FEMA, in coordination with the Federal Communications Commission, will conduct a nationwide test of the Emergency Alert System (EAS) and Wireless Emergency Alerts (WEA) this fall. The national test will consist of two portions, testing WEA and EAS capabilities. Both tests are scheduled to begin at approximately 2:20 p.m. ET on Wednesday, October 4, 2023.

 

 

FEMA and FCC Plan Nationwide Emergency Alert Test Sending Messages to all TVs, Radios and Cell Phones | Wednesday, October 4, 2023

 

 

FEMA, in coordination with the Federal Communications Commission, will conduct a nationwide test of the Emergency Alert System (EAS) and Wireless Emergency Alerts (WEA) this fall. The national test will consist of two portions, testing WEA and EAS capabilities. Both tests are scheduled to begin at approximately 2:20 p.m. ET on Wednesday, October 4, 2023.

 

 

On Wednesday, Oct. 4 at 2:20 p.m. EDT, every TV, radio and cellphone in the United States should blare out the distinctive, jarring electronic warning tone of an emergency alert.

It's a test – only a test.

Officially, the trial is called the Nationwide Emergency Alert Test.
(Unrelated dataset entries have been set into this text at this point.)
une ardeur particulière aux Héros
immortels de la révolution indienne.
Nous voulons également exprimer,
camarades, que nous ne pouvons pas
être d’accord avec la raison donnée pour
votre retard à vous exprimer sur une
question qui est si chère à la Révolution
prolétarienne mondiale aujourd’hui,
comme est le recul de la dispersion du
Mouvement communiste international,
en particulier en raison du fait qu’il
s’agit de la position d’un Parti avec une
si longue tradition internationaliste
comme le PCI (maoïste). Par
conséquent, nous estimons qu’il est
You know it's a test and not an actual emergency because it's accompanied by an explanation of the test.

 

What is the emergency alert test? How does it work?

The national test consists of two parts, which occur in conjunction with one another, in order to test the Emergency Alert System and the Wireless Emergency Alerts, according to FEMA.

The WEA will be directed to all cellphones, while the EAS will notify all radio and television broadcasters, cable systems, satellite radio and television providers and wireline video providers.

 

What will the emergency alert test message say?

All across the United States, broadcast TV shows and radio will be interrupted as the emergency message goes out. That message will say:

“This is a nationwide test of the Emergency Alert System, issued by the Federal Emergency Management Agency, covering the United States from 14:20 to 14:50 hours ET. This is only a test. No action is required by the public."

Cellphones will get the warning as a tone, a vibration and as a text message:

“THIS IS A TEST of the National Wireless Emergency Alert System. No action is needed.”

 

The only ways to avoid your phone ringing from FEMA's alert if you're not in the middle of a call is to power it off or switch it into airplane mode before the alert rolls out. Switching your phone to silent mode will not stop you from receiving the alert.

If you're in class, a meeting, or another space you don't want to disrupt, you should switch it off from at least 2 p.m. ET to 3 p.m. ET. Otherwise, it will ring with FEMA's alert.